Miles Brundage is an independent AI policy researcher. In October, he left OpenAI, where he worked for six years in various capacities (most recently as Senior Advisor for AGI Readiness).
The bet says nothing about whether either party wants AGI to be achieved, or wants it to be achieved quickly. For example, while Miles thinks the default scenario involves very rapid progress in AI, he is not sure that such a rapid pace is ideal, and he thinks that there should be “brakes” put in place. Gary, too, worries about potential rapid technical progress if it is not made in close conjunction with major progress on aligning AI with human values.

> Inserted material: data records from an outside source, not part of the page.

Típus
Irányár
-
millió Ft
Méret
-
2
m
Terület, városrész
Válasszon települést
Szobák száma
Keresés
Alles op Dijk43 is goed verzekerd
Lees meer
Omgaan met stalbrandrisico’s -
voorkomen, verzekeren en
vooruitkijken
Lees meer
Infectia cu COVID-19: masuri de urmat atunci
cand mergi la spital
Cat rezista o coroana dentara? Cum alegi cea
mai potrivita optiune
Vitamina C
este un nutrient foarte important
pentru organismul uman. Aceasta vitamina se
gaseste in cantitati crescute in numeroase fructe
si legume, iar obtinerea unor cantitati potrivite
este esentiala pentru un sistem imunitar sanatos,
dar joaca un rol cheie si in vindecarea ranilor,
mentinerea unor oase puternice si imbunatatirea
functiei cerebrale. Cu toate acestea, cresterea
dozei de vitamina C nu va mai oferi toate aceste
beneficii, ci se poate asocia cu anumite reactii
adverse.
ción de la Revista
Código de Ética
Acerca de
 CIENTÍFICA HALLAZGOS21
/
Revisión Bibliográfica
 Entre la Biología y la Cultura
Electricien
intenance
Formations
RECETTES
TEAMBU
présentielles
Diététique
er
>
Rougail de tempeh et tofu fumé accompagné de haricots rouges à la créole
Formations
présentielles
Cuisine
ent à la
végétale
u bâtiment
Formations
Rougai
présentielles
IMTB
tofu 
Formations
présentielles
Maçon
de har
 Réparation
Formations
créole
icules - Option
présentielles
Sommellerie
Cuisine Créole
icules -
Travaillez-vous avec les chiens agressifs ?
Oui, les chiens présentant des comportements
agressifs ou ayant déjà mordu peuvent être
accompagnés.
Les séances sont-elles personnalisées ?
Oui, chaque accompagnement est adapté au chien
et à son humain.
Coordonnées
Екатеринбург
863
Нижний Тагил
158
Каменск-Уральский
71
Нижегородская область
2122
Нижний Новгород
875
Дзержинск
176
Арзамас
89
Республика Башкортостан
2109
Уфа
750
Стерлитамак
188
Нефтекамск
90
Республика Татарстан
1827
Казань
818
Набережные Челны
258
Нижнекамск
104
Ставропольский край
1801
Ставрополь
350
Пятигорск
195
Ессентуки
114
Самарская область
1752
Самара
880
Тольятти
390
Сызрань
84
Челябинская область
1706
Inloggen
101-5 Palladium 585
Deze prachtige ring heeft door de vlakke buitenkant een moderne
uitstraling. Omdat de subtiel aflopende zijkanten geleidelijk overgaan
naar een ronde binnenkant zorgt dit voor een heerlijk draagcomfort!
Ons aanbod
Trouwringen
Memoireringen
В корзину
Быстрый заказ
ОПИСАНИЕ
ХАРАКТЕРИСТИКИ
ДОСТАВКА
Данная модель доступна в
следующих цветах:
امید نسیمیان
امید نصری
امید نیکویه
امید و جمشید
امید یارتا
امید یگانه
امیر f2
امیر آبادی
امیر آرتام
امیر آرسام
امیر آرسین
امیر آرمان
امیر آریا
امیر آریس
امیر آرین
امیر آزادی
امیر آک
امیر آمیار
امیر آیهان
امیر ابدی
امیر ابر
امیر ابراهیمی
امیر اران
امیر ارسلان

Additionally, both of us pledge to make our respective donation sizes regardless of who wins, e.g., if Miles wins the bet, he will still donate $20,000, but to a charity of his choice, rather than Gary’s. This pledge is intended to capture the spirit of the bet, which is about making a contribution to public discussion through concrete predictions, rather financial gain.
Softening/clarifying the math challenge per discussion between Daniel Litt (who raised concerns about the structure of the challenge) and Ernest Davis (who originally framed the math challenge) testing should be “only on proofs that quote only theorems and definitions that are already parts of existing libraries of formal math (or where you can work your way down to such libraries with reading no more than N [TBA] additional pages in other papers)”, “ testing the AI program on 20 such papers from different areas of math and achievement of 20/20” would be considered success. Judges have final discretion.
The different perspectives represented in the comments will serve as a fun time capsule to look back at three years hence.
Although I'm personally quite optimistic that AI will be much smarter than the 'average' human by 2027, not many people can write Pulitzer-caliber, Oscar-caliber and paradigm-shifting Nobel-caliber scientific discoveries!
I would therefore say that achieving 7., 8. or 9. would show substantially MORE capability than what I'd expect for AGI as they are verging on 'super' intelligence. You probably got a good deal there Gary.